労働時間については、労働者が実際に何時間働いたかに関わらず、労使協定等で定めた時間働いたものとします。


「専門業務型裁量労働制」と「企画業務型裁量労働制」とありますが、前者は新商品の開発、研究、情報処理システムの分析、その他デザイナー、コピーライター、ゲームソフトの開発、建築士、公認会計士、弁護士、税理士、等、対象業務が限られています。後者は企画、立案、調査、分析の仕事が対象ですが、労使委員会を作ったり、定期報告の義務などの要件が厳しいため、普及しているのは前者のようです。

専門業務型の限定業務からわかるように、本来は労働者の裁量にゆだねる部分の多い仕事を、1日8時間、1週40時間というような枠組みにとらわれることなく、効率よく働いてもらうための特例制度でした。


ところが、今、残業代を少なくしたいという経営者側の思惑により、裁量労働制により過重労働に陥っている労働者が少なからずいるらしいのです。


昨日も新聞でちょっとそんな話を見かけました。


出退勤の時間は自由でも、裁量労働制により1日の労働時間は何時間働いても8時間、結局月100時間余りの超過労働をしなくては仕事が終わらず、疲れ果ててうつ状態になり自殺した人の話などが載っていました。


8時間で終わるはずのない仕事量を「裁量労働制」の名のもとに労働者に押し付けているわけです。


もし、1日の労働時間を9時間と定めた場合は、1日につき1時間の残業代が発生しますが、月20時間から25時間ぐらいの残業代なら安いというわけで、裁量労働制をとる会社も多分あるでしょう。

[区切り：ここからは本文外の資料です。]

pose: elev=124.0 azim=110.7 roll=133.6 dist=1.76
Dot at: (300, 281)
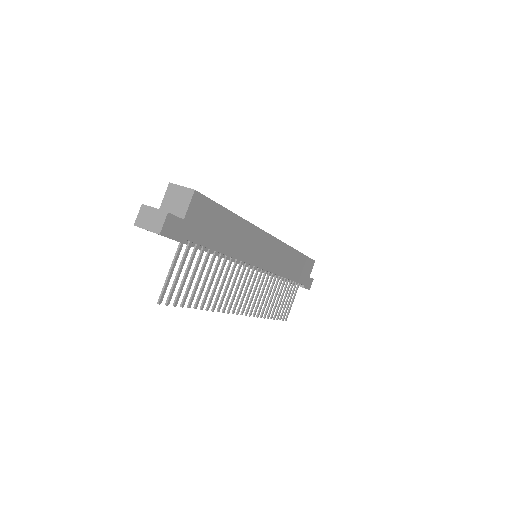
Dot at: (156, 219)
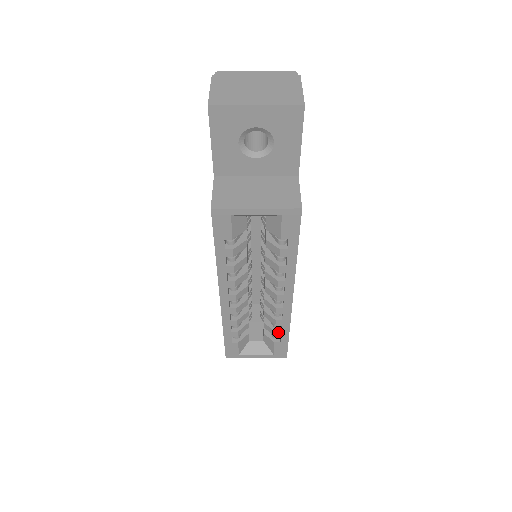
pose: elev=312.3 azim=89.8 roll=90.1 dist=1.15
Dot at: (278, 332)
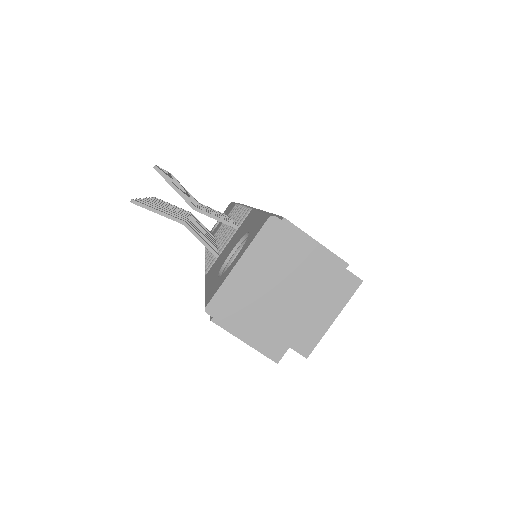
Dot at: occluded
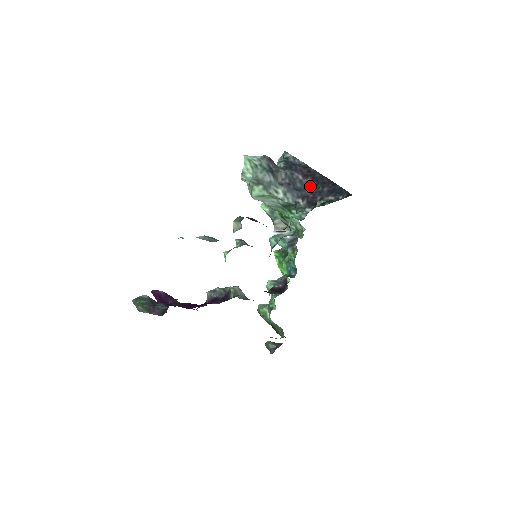
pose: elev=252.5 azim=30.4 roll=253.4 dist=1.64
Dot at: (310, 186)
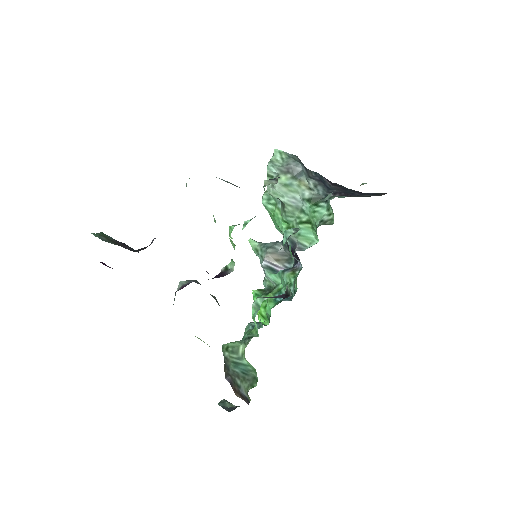
Dot at: (340, 189)
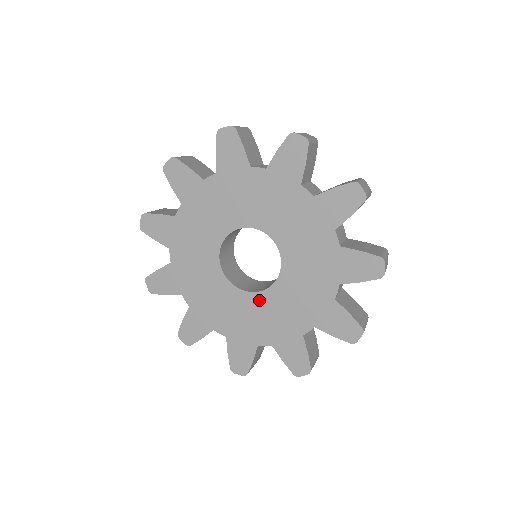
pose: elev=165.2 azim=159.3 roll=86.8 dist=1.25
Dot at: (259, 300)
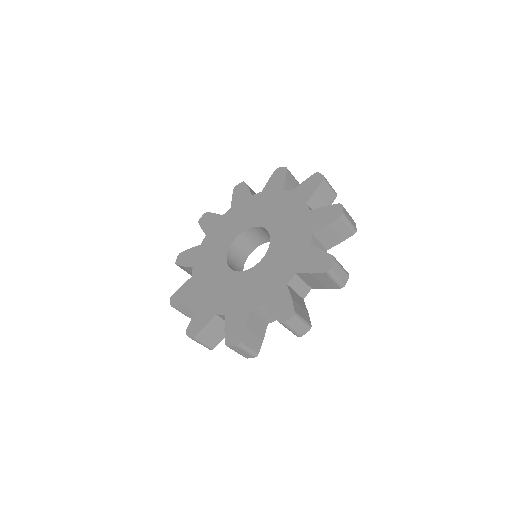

専門業務型裁量労働制をとる場合には、労働者の過半数が加入する労働組合がある場合はその組合の、ない場合は労働者の過半数を代表する者との労使協定を結び、労働基準監督署長に届出なければなりません。


仕事量に見合った労働時間を労使でよく話し合うことが必要だと思います。結局長時間労働を助長するだけなら何のための裁量労働かわかりません。


また、裁量労働制をとる場合にも、休憩、深夜業、休日に関する規定は排除されません。休憩時間は労働時間が6時間超えたら45分以上、8時間超えたら1時間以上の休憩をとる、午後10時を過ぎたら深夜割り増し賃金が発生します。

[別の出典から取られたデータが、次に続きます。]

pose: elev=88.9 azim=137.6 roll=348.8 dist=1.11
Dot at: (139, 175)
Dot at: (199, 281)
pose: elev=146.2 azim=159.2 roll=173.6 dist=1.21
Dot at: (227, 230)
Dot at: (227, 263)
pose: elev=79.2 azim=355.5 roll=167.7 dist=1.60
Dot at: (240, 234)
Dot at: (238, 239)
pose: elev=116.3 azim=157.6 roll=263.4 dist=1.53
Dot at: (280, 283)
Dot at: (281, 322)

前述の労使協定の内容の中には、労働者の労働時間の内容に応じた健康及び福祉を確保するための措置、当該労働者からの苦情の処理についての措置が義務付けられています。(平成16年改正)過重労働からうつ病になるなどということが起こったら、それらの措置をきちんととっていたか問われることになるでしょう。


入社した時に裁量労働制ですと言われたら、労使協定の内容を見せて貰いましょう。裁量労働制については大阪労働局のHP(参照)がわかりやすいので、興味のある方はご覧ください。